9573 posts in 1786 days


#5 posted 08-01-2010 08:49 PM

Hi,
What a nice job you have done.
Here are some links:
http://www.handplane.com/
Brilliant:
http://www.supertool.com/StanleyBG/stan0a.html
Restore guide:
http://www.majorpanic.com/handplane_restor1.htm
Record planes:
http://www.record-planes.com/
Good luck with them,
Mads

-- Mad F, the fanatical rhykenologist and vintage architect. Democraticwoodworking.

View mafe's profile

mafe

9573 posts in 1786 days


#6 posted 08-01-2010 08:51 PM

Here found it!!!
http://lumberjocks.com/WayneC/blog/734
Look what Wayne made for all of us – he is a true hero.
And here are a guide to date the once you have:
http://hyperkitten.com/tools/stanley_bench_plane/
This might keep you up… Be carefull it can become a expensive, but revarding hobby, it did for me…
Flatten the soles, and sharpen the blades, thats really the most important.
Best thoughts,
Mads

-- Mad F, the fanatical rhykenologist and vintage architect. Democraticwoodworking.

View Dennisgrosen's profile

Dennisgrosen

10850 posts in 1812 days


#7 posted 08-01-2010 09:13 PM

thank´s for the link Mads that is going to be interresting nightreadings

Dennis

View mafe's profile

mafe

9573 posts in 1786 days


#8 posted 08-01-2010 09:58 PM

You made me take a travel on my computer, and I found several interesting links i had forgotten…
Here are one more:
https://home.comcast.net/~stanleyplanes/planes101/planes101.htm
With a lot of wonderful info…
Mads

-- Mad F, the fanatical rhykenologist and vintage architect. Democraticwoodworking.

View Pimzedd's profile

Pimzedd

462 posts in 2501 days


#9 posted 08-01-2010 11:31 PM

Poopiekat’s got the website for Stanley plane information. Patrick’s Blood and Gore site is the best I have found or information about Stanley planes. I’ve learned a lot there.

-- Bill - Mesquite, TX --- "Everything with a power cord eventually winds up in the trash.” John Sarge , timber framer and blacksmith instructor at Tillers International school

View Joe Watson's profile

Joe Watson

315 posts in 2243 days


#10 posted 08-02-2010 05:46 PM

on painting them etc, i wouldn’t worry about that. i rarely restore the planes i get because i plan on using them. I tend to paint them etc and clean rust off sharpen. almost all the planes you can generally tell who made it by the frog lateral lever. Stanley baileys were t shaped, millers falls L shaped(90 degree bend), the unions had a 90 degree twist and sargent had a U shape to the lateral lever.

for instance I have this dunlap i just got it has a L shaped lateral lever which means it was actually made by millers falls, but i have seen dunlaps of other manufacture as well.

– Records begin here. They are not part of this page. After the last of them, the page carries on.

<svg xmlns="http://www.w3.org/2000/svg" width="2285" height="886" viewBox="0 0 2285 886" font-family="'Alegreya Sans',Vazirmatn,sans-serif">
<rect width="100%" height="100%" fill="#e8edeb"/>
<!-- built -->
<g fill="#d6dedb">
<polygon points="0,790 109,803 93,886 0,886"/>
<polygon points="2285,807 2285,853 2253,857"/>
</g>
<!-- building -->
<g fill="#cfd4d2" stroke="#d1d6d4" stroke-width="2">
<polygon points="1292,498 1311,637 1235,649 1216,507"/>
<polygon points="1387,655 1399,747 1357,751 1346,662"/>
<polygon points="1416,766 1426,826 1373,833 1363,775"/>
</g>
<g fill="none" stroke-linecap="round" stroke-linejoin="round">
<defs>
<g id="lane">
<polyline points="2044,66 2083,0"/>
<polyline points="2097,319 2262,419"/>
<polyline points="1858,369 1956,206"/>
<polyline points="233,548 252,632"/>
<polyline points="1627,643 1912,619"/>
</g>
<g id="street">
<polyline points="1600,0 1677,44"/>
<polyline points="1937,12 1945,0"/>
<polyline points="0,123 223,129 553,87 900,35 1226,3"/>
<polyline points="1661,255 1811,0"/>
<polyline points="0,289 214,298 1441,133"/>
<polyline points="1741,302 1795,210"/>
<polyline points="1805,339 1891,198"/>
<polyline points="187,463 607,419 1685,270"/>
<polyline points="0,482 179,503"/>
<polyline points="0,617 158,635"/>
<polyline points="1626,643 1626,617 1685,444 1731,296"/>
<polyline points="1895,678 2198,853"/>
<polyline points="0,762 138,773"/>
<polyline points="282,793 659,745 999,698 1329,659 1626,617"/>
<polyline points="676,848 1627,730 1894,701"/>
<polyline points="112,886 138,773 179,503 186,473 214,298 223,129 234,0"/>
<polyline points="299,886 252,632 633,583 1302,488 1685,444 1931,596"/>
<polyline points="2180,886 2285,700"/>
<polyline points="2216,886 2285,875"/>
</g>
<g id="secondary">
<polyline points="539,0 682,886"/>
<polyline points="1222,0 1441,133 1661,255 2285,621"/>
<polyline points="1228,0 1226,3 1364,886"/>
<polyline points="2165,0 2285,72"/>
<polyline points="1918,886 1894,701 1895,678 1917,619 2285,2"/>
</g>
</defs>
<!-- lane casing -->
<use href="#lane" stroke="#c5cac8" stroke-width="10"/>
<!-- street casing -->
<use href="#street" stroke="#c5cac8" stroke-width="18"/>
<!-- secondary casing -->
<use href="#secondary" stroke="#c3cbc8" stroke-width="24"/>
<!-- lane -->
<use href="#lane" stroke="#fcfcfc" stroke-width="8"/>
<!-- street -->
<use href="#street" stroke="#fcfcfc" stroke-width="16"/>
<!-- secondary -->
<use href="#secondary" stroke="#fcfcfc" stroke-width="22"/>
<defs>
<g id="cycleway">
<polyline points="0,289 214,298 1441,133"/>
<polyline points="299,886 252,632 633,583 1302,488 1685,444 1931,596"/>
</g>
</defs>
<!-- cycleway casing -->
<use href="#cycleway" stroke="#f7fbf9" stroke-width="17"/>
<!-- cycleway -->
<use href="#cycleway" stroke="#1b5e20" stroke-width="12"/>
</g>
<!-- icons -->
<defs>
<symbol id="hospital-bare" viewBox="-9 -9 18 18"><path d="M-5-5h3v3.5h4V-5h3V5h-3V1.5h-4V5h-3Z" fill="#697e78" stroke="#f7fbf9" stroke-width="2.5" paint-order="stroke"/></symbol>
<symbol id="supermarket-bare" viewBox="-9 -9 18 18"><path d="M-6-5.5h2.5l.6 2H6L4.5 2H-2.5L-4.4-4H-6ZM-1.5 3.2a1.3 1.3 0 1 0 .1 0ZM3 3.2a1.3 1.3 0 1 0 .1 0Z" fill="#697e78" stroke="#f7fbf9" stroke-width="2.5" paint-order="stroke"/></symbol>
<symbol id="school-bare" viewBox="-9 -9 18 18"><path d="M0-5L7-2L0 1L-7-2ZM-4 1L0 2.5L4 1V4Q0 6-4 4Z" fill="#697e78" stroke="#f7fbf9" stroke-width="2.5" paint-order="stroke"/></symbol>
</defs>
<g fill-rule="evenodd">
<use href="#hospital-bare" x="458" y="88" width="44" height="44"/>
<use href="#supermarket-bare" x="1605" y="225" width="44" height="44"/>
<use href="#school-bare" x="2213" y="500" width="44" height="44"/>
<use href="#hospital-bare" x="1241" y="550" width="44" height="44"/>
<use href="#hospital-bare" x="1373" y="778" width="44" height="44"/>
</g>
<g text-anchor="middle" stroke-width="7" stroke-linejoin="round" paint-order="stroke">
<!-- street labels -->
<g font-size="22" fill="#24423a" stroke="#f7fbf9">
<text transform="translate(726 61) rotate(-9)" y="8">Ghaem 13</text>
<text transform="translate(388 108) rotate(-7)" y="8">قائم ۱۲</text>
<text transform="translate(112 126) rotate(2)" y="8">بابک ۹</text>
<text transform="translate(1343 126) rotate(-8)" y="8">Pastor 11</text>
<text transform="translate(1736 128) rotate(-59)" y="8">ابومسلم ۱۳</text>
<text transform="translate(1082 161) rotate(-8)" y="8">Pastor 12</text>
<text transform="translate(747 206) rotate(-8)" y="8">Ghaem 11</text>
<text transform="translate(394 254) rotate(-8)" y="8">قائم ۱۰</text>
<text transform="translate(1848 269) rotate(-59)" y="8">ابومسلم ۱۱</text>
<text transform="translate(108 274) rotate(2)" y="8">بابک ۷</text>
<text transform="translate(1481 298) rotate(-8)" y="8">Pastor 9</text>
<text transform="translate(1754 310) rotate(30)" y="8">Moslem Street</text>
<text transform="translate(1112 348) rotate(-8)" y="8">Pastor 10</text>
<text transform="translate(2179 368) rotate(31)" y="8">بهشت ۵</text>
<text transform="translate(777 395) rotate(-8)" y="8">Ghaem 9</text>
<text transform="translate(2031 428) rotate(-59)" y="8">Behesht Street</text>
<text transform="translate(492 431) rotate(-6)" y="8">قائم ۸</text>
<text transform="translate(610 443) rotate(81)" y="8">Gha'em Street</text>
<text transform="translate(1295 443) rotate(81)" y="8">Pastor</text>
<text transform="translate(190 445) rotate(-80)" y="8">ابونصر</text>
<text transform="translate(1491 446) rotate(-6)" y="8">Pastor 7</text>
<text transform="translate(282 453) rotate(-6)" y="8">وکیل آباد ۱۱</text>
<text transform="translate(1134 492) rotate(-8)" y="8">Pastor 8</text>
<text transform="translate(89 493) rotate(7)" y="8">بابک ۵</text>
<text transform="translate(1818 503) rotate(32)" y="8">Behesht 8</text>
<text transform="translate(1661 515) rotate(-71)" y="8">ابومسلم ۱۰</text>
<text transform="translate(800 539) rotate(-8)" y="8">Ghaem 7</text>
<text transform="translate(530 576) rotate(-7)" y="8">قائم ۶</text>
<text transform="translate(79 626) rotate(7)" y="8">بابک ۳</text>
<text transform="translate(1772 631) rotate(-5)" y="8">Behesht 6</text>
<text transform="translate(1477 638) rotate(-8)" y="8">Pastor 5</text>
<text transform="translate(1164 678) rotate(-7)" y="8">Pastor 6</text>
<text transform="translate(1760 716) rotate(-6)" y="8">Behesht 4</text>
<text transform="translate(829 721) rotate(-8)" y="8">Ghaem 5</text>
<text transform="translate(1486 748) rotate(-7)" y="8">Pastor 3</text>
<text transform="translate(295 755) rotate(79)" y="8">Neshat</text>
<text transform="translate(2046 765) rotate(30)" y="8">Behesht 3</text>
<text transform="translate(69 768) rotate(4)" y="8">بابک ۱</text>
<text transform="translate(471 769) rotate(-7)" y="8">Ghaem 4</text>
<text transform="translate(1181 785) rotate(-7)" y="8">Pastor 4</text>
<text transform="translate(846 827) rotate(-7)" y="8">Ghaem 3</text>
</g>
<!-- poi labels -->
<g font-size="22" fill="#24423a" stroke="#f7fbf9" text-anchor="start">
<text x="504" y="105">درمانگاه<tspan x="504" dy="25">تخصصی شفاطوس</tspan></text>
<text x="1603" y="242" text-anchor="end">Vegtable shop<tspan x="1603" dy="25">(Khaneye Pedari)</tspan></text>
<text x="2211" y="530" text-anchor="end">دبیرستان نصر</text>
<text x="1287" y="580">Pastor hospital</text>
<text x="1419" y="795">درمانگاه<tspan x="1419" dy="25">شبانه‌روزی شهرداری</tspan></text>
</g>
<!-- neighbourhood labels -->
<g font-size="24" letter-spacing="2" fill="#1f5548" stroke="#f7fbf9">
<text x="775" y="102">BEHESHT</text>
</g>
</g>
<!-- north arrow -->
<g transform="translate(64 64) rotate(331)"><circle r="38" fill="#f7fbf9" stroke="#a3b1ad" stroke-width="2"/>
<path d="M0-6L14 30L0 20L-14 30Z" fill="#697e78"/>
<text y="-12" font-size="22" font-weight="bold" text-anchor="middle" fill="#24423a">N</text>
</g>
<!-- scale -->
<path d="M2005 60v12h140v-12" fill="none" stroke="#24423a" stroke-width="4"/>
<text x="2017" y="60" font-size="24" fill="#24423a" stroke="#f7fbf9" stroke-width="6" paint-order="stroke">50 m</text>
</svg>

http://www.brasscityrecords.com/toolworks/graphics/plane%20id.html

-- Got Wood?

View poopiekat's profile

poopiekat

3685 posts in 2431 days


#11 posted 08-02-2010 06:05 PM

Hey, joe.. good advice about lateral-lever configurations! I’ll be putting my stamped-frog generic in the yard-sale pile too…good info!

-- Einstein: "The intuitive mind is a sacred gift, and the rational mind is a faithful servant. We have created a society that honors the servant and has forgotten the gift." I'm Poopiekat!!